На чем это я прервался? Ах да, на авторах. Вот одного уже пришлось не особенно учтиво выставить за дверь. Вы его, вероятно, знаете: Александр Вертинский. C детства помню его грассирующее «аррравийская песня, танго». И люди там застенчивы и мудры. И небо там, как синее стекло. И мне, уставшему от лжи и пудры, мне было с ни-ими… С кем – с ни-ими? С аравийцами что ли?
Потом историческая правда была восстановлена, если и не в вокальном варианте, то хотя бы в постсоветской печатной версии, где песня снова стала «палестинской». А с некоторыми из тех застенчивых людей мне посчастливилось водить дружбу здесь, в этом городе.
Поэту Соли Горовицу досталась от бабушки, «механéхет иврийá», книга «Шарль Бодлэръ. Цветы зла» в переводе Эллиса, книгоиздательства «Заратустра», 1908 года, тем самым Вертинским подписанная. Он эту выцветшую зеленую книгу «съ портретомъ Бодлэра, съ вступительной статьей Теофиля Готье и предисловiем Валерiя Брюсова» подарил мне в тот период, когда еще совсем не умел читать по-русски. Впрочем, с тех пор успел научиться, во время нашей совместной недельной поездки в Москву. À propоs Шарль – вся столица Российской Империи была увешана в том сентябре афишами Шарля Азнавура. «Почему Шарлб?» – недоумевал Соли, вслух читавший по слогам все вывески и плакаты, «что это за б? Что за Шарлб?»

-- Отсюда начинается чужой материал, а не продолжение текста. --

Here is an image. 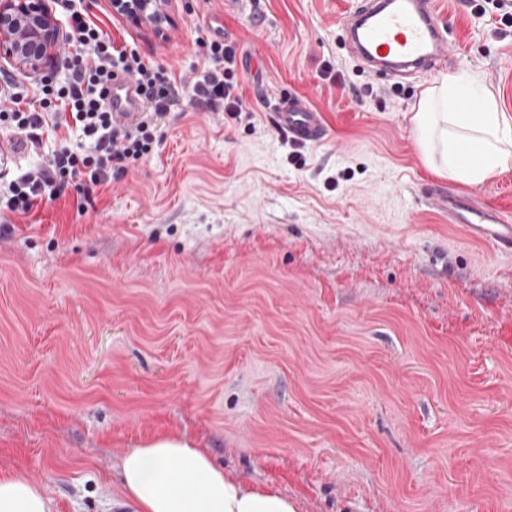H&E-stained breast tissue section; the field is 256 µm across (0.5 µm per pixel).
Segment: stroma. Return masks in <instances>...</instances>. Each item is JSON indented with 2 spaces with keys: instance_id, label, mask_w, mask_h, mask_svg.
Instances as JSON below:
<instances>
[{
  "instance_id": "35a3bbf8",
  "label": "stroma",
  "mask_w": 512,
  "mask_h": 512,
  "mask_svg": "<svg viewBox=\"0 0 512 512\" xmlns=\"http://www.w3.org/2000/svg\"><path fill=\"white\" fill-rule=\"evenodd\" d=\"M353 0H169L163 32L84 12L175 78L234 44L250 120L169 112L151 155L97 188L0 214V472L55 512H113L118 457L179 434L298 512H512V254L427 186L512 215V166L435 173L412 88L342 46ZM460 61L512 122V22L439 0ZM321 112L291 142L274 96Z\"/></svg>"
}]
</instances>
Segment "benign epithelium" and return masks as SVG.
<instances>
[{"instance_id": "7a95c632", "label": "benign epithelium", "mask_w": 512, "mask_h": 512, "mask_svg": "<svg viewBox=\"0 0 512 512\" xmlns=\"http://www.w3.org/2000/svg\"><path fill=\"white\" fill-rule=\"evenodd\" d=\"M112 10L158 30L167 23L166 0H111ZM66 39L48 0H0V61L40 72L52 67Z\"/></svg>"}]
</instances>
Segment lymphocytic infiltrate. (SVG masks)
<instances>
[{
	"label": "lymphocytic infiltrate",
	"instance_id": "1",
	"mask_svg": "<svg viewBox=\"0 0 512 512\" xmlns=\"http://www.w3.org/2000/svg\"><path fill=\"white\" fill-rule=\"evenodd\" d=\"M69 18L76 49L68 56V77L61 82L41 80L31 90L10 82L0 85V128L34 150L40 148L43 134L62 127L78 129L84 142L61 147L38 168L11 180L0 190V210L27 214L38 203L60 198L71 186L90 197L109 176L125 173L151 154L172 109L202 105L236 117L248 109L237 91L232 46L203 42L209 67L176 80L165 68L145 63L136 50L115 46L81 11L71 10ZM121 78L133 83L144 103L142 120L131 128L112 122V83Z\"/></svg>",
	"mask_w": 512,
	"mask_h": 512
}]
</instances>
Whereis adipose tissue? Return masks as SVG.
I'll return each mask as SVG.
<instances>
[{"mask_svg": "<svg viewBox=\"0 0 512 512\" xmlns=\"http://www.w3.org/2000/svg\"><path fill=\"white\" fill-rule=\"evenodd\" d=\"M465 83L480 92L478 77L443 76L421 99L413 121L425 162L440 175L475 184L512 165V125L481 92L478 111L449 110ZM118 469L117 512H298L297 502L278 489L230 479L206 451L179 435L141 442L122 455ZM53 510L40 485L16 472L0 473V512Z\"/></svg>", "mask_w": 512, "mask_h": 512, "instance_id": "obj_1", "label": "adipose tissue"}]
</instances>
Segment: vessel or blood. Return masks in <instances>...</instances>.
<instances>
[{"label":"vessel or blood","instance_id":"1","mask_svg":"<svg viewBox=\"0 0 512 512\" xmlns=\"http://www.w3.org/2000/svg\"><path fill=\"white\" fill-rule=\"evenodd\" d=\"M349 53L375 76L399 80L448 66L456 55L448 40V23L437 0H358L341 23ZM141 104L131 84L112 85V120L135 125ZM273 120L298 145L321 143L325 137L322 116L310 103L294 95H281L274 104ZM449 223L465 225L474 239L494 248L512 250V218L469 195L433 188L428 192Z\"/></svg>","mask_w":512,"mask_h":512}]
</instances>
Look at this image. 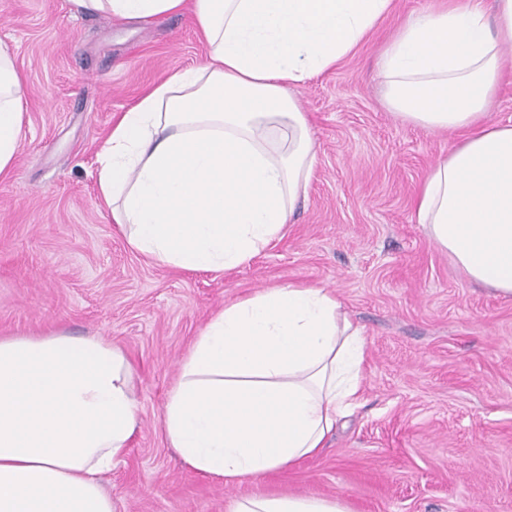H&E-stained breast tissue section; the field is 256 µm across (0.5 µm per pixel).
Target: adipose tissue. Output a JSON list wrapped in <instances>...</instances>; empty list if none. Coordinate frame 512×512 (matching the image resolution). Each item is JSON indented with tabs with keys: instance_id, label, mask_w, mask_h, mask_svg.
<instances>
[{
	"instance_id": "adipose-tissue-1",
	"label": "adipose tissue",
	"mask_w": 512,
	"mask_h": 512,
	"mask_svg": "<svg viewBox=\"0 0 512 512\" xmlns=\"http://www.w3.org/2000/svg\"><path fill=\"white\" fill-rule=\"evenodd\" d=\"M129 22L190 14L205 62L152 87L113 126L95 173L147 259L224 271L280 238L316 165L292 93L333 69L394 0H69ZM445 0L404 19L378 73L395 115L456 133L415 196L418 223L472 283L512 298V123L488 107L512 47V0ZM27 85L0 42V180L25 136ZM365 338L341 300L290 283L225 304L196 337L161 424L194 471L234 482L318 455L359 405ZM142 417L132 367L63 329L0 336V512H117L103 486ZM229 512H353L340 498L254 495Z\"/></svg>"
}]
</instances>
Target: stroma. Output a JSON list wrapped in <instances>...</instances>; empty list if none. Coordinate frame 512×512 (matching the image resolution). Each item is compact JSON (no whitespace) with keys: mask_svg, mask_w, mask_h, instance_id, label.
Masks as SVG:
<instances>
[{"mask_svg":"<svg viewBox=\"0 0 512 512\" xmlns=\"http://www.w3.org/2000/svg\"><path fill=\"white\" fill-rule=\"evenodd\" d=\"M434 0H397L371 40L295 94L317 162L287 231L226 272L133 251L99 206L97 154L167 74L200 65L189 16L127 24L69 0H0V40L29 87L26 135L0 182V334L61 328L119 346L143 426L104 480L119 512H226L247 494L345 498L354 512H512V299L473 285L418 224L413 198L456 134L383 104L382 44ZM324 285L366 341L363 402L319 455L225 484L170 448L160 413L180 363L225 302Z\"/></svg>","mask_w":512,"mask_h":512,"instance_id":"35a3bbf8","label":"stroma"}]
</instances>
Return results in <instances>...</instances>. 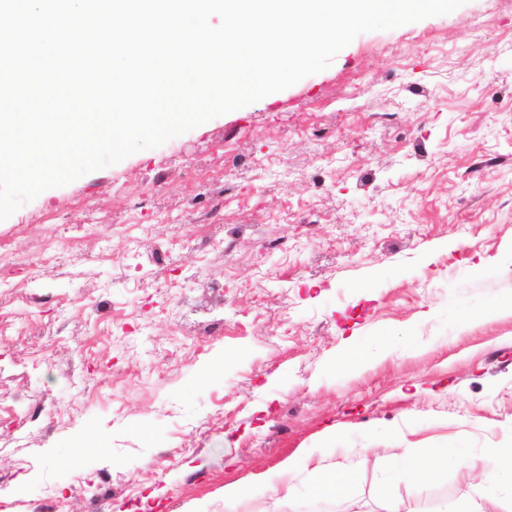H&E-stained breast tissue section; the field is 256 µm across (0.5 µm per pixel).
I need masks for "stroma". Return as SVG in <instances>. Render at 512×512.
<instances>
[{
	"mask_svg": "<svg viewBox=\"0 0 512 512\" xmlns=\"http://www.w3.org/2000/svg\"><path fill=\"white\" fill-rule=\"evenodd\" d=\"M0 244V512H336L265 485L329 428L381 512L395 449L512 448V317L485 314L512 300V0L360 34L43 191ZM391 494L436 512L480 486L448 467Z\"/></svg>",
	"mask_w": 512,
	"mask_h": 512,
	"instance_id": "1",
	"label": "stroma"
}]
</instances>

Впрочем, Москва тут совсем ни при чем. В Москву мы еще вернемся в свое время, но уже в совсем другую эпоху и на других, если можно так выразиться, основаниях. А сейчас нам придется оставить Соли Горовица, старательно переписывающего в блокнот тексты плакатов, выставленных ветеранами у кремлевской стены. Тут его антропологическому интересу надолго хватит пищи, а впереди у него еще посещение мавзолея и неожиданная встреча с Мейталь Эврон в храме блаженного Василия, и хрестоматийное столкновение на Красной площади с мошенниками, обронившими кошелек, полный фальшивых долларов, и фотосессия на станции метро Новослободская – есть чем свой досуг занять. Мне же эта новая, постсоветская, совсем чужая Москва совершенно не нравится, в ушах упорно продолжает звучать надтреснутый долгоиграющий, тридцать три оборота в минуту, голос Вертинского: «Там живут чужие господа и чужая плешчется вода. И так настойчиво и нежно кто-то из жизни нас уводит навсегда…»
Тем летом, когда контуры этой игры только-только начинали вырисовываться в моем сознании, я вернулся в свою мастерскую на улице Пророков, словно беглый барин в коморку дворника, вовсе не из Москвы, а из Парижа, из первой своей заграничной поездки. Помнится, Париж поразил меня тогда каким-то почти невероятным, простодушным соответствием своему заочно сложившемуся облику. Словно все картины и звуки исходили не от реального города, а от укоренившегося в моем мозгу образа, суммировавшего всё то, что я видел и слышал раньше: в дождь он расцветал, как серая роза; в крошечном кафе на углу Рю Турбиго и Рю де Синь над круассаном и чашечкой кофе кружил рвущийся из радиоприемника с детства знакомый и родной голос Эдит Пиаф: падáм, падáм, падáм; отражение Гали-Даны в луже на Понт Нёф, казалось, замешкалось там, по крайней мере, на полстолетия, пригвожденное к месту камерой Робера Дуано…
Иерусалим же показался по возвращении совершенно нереальным, наглухо задраенным со всех сторон. «Ати́к сату́м» – повторял я, не веря ни глазам, ни ушам своим. Вот он – мой город, знакомый до слез и, в то же самое время, совершенно не узнаваемый, лишенный тех самых примет, которые в Париже едва ли не на каждом шагу бросались мне навстречу с распростертыми объятиями, предлагая на выбор кинематограф новой волны, пирожное Мадлен, пленэр импрессионистов… В Пфефферкухене приходилось ориентироваться по запахам: фалафеля в пите – угол Агриппы и Короля Георга V, раскаленной и пыльной сосновой коры в соединении с бензином – угол Штрауса и Пророков, окаменевшей мочи нескольких поколений – угол Шамая и Йоэля Соломона.